Taran kicherte. »Falls du es schaffst, ungesehen zu entkommen.«

Bei ihrem letzten Versuch einer Liebesnacht war Gregorius von seinem Vater entdeckt worden, als er aus der Hütte schlich. Statt ein Schäferstündchen mit ihr zu verbringen, hatte er sich eine Standpauke über die Wajaren anhören müssen. Er verzog das Gesicht. »Ich werde mich bemühen. Heute Nacht klappt es nicht. Vater sagt, wir gehen früh zu Bett, damit wir zu Sonnenaufgang auf den Feldern anfangen können zu arbeiten. Lass uns das morgen bereden. Ich habe schon ein paar Ideen.« Er verabschiedete sich mit einem verschmitzten Lächeln von ihr.

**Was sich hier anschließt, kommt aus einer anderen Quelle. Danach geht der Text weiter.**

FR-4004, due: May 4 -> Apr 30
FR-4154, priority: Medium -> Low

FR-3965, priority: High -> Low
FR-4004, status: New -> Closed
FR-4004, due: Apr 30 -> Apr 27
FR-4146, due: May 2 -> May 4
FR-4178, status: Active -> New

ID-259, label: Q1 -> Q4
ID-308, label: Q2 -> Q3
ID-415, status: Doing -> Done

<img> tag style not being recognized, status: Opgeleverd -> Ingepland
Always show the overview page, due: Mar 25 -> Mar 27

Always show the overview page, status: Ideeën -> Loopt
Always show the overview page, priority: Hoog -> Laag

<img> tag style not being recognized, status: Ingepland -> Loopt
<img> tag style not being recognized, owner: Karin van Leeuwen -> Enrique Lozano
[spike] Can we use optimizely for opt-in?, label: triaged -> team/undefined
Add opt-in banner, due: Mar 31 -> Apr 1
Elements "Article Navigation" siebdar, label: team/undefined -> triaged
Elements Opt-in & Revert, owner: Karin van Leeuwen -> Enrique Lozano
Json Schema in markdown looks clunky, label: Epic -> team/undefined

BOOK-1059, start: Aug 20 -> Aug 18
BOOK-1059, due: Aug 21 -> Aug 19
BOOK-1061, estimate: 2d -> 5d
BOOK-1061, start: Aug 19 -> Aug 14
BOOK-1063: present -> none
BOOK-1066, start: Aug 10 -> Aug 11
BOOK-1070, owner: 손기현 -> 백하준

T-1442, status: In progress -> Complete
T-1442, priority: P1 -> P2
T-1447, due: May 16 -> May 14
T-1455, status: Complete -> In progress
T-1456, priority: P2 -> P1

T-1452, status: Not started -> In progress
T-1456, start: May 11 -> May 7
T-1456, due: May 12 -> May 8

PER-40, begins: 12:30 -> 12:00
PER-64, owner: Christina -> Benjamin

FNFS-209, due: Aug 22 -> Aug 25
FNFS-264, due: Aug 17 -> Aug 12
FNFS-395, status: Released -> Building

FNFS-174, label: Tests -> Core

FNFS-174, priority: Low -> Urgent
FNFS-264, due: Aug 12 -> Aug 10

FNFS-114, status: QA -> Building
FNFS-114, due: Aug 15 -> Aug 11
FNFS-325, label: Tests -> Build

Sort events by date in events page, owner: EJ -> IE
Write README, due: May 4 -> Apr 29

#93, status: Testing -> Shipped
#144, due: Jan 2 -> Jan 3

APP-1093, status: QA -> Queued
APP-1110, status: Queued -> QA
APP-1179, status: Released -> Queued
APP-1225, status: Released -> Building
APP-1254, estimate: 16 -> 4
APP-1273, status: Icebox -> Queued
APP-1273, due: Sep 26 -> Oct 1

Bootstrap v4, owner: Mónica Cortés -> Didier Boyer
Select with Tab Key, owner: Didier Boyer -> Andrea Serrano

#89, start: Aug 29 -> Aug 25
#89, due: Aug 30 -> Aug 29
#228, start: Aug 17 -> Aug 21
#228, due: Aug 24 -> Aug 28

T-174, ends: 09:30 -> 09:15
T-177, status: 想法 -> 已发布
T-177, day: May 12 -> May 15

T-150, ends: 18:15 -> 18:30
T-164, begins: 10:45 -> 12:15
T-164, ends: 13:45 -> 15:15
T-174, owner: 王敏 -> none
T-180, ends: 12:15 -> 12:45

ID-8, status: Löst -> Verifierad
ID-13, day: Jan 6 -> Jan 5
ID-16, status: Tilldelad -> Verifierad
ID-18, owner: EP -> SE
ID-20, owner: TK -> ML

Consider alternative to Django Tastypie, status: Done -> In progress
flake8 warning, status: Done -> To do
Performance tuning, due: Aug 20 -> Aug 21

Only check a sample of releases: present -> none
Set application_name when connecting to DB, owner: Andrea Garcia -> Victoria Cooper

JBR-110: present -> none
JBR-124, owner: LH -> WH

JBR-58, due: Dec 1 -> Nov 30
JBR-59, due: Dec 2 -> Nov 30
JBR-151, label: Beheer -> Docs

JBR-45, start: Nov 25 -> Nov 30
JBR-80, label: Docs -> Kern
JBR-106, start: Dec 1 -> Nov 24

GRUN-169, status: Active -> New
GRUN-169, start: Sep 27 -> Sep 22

Zurück in ihrer Hütte legte Rodica Feuerholz nach und starrte selbstvergessen in die Flammen, bevor sie sich zu Taran umdrehte, die das Abendmahl aus eingedickter Milch, Trockenfleisch und Brot auf den Tisch stellte. »Gregorius ist ein netter junger Mann.«

Tarans Wangen wurden heiß. »Das ist er.«

»Aki hat mich gefragt, was ich davon halte, wenn du Gregorius Frau wirst.«

Panik stieg in Taran hoch, ließ ihren Puls flattern. Sie würden im nächsten Sommer ihren zwanzigsten Jahrestag begehen, das Alter, in dem man sich einen Mann oder eine Frau aussuchte. Gregorius und sie waren sich dessen bewusst, hatten sich aber keine Gedanken darüber gemacht. Andere Dinge waren viel wichtiger! Es lag doch noch ein ganzer Winter vor ihnen, bis es so weit war! »Aber … ich … ich meine, Gregorius und ich … wir haben davon noch nicht gesprochen!«

»Glaubst du, er ist der Richtige für dich?«

Verblüfft sah sie ihre Mutter an. Ob Gregorius der Richtige war? »Ich ‒«, stammelte sie überrumpelt. Welche Antwort gab man seiner Mutter auf diese Frage? Sie beschloss, ehrlich zu sein. »Ich weiß es nicht.«

Sonderbarerweise schien Rodica über diese Antwort erleichtert. »Dann ist er es nicht. Wenn er es wäre, wüsstest du es.«

Taran sank auf den Stuhl. »Wie weiß man es? Dass es der Richtige ist?«

»Dein Herz wird es dir sagen. Ein Leben ohne ihn wäre unvorstellbar für dich.« Rodica lächelte wehmütig.

Ein Leben ohne Gregorius? Der Gedanke jagte ihr keine Angst ein. Sie mochte Gregorius und verbrachte gerne Zeit mit ihm. Aber er teilte ihre Träume nicht und sie nicht die seinen. Wenn sie ihre Träume leben wollte, dann ginge das nur ohne ihn. Und wie fühlte es sich an, wenn einem das Herz zuflüsterte, wer der Richtige war? Ihr Herz sagte nichts zu Gregorius. Sie wagte es, noch einmal nach ihm zu fragen, ihrem Vater. »War … war mein Vater der Richtige für dich?«

Der Schatten großen Schmerzes flog über Rodicas Gesicht. »Ja, das war er.« Sie lächelte, doch Taran konnte sehen, dass sie die Tränen nur mit Mühe zurückhielt. »Trotzdem ich ihn verloren habe, war die Zeit mit ihm die schönste meines Lebens. Die ich um nichts missen möchte.«

Taran war verwirrt. Mutter litt so sehr an der Erinnerung an ihren Vater und doch bereute sie es nicht, ihn geliebt zu haben? War die vergangene Liebe so groß, dass sie die Schmerzen wettmachte?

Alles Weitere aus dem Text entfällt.